Available records START

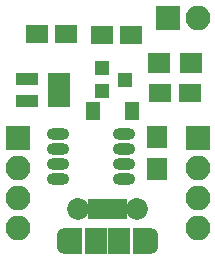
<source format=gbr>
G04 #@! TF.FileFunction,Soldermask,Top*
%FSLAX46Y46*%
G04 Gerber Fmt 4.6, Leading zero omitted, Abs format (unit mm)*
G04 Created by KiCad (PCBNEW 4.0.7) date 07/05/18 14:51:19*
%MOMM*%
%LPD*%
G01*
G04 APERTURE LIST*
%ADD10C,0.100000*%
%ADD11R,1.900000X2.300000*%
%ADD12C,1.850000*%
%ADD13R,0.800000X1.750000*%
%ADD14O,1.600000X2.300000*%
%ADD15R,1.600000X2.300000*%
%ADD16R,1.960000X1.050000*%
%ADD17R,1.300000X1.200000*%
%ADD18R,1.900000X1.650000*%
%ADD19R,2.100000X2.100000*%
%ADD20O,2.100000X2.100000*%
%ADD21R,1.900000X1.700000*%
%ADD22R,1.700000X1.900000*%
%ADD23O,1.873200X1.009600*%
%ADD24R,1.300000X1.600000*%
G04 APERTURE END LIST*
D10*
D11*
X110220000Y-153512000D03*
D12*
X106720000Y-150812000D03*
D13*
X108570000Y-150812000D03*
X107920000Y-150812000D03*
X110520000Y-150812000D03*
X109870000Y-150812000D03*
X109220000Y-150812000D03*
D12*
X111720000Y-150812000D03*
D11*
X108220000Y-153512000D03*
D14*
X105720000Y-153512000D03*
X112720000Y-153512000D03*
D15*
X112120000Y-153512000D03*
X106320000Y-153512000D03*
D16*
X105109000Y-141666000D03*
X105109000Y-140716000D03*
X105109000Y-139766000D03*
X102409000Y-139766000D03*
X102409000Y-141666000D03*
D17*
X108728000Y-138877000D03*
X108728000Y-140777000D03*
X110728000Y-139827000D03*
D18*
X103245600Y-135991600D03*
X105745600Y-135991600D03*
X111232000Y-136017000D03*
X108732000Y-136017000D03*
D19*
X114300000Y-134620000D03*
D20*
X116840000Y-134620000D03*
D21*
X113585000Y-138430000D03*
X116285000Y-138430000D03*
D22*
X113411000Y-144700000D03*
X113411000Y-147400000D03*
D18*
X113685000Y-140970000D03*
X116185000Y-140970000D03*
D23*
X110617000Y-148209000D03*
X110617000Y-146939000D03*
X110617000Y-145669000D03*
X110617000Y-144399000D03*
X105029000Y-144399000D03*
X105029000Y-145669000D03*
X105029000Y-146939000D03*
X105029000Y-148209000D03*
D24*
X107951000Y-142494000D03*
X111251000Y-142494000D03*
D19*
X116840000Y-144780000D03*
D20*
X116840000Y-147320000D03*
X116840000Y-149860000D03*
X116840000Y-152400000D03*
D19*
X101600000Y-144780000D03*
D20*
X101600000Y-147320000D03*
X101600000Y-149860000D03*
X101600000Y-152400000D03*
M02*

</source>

Available records END
Available records START

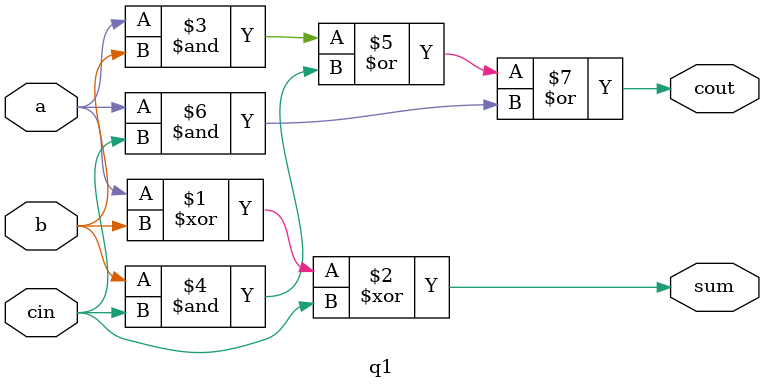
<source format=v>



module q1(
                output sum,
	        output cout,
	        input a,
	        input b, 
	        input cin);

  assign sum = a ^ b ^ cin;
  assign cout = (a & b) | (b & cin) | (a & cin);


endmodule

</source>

Available records END

Task item:
Count the lines in the records above that contain the word "assign", and give only the number.

Response to this task:
2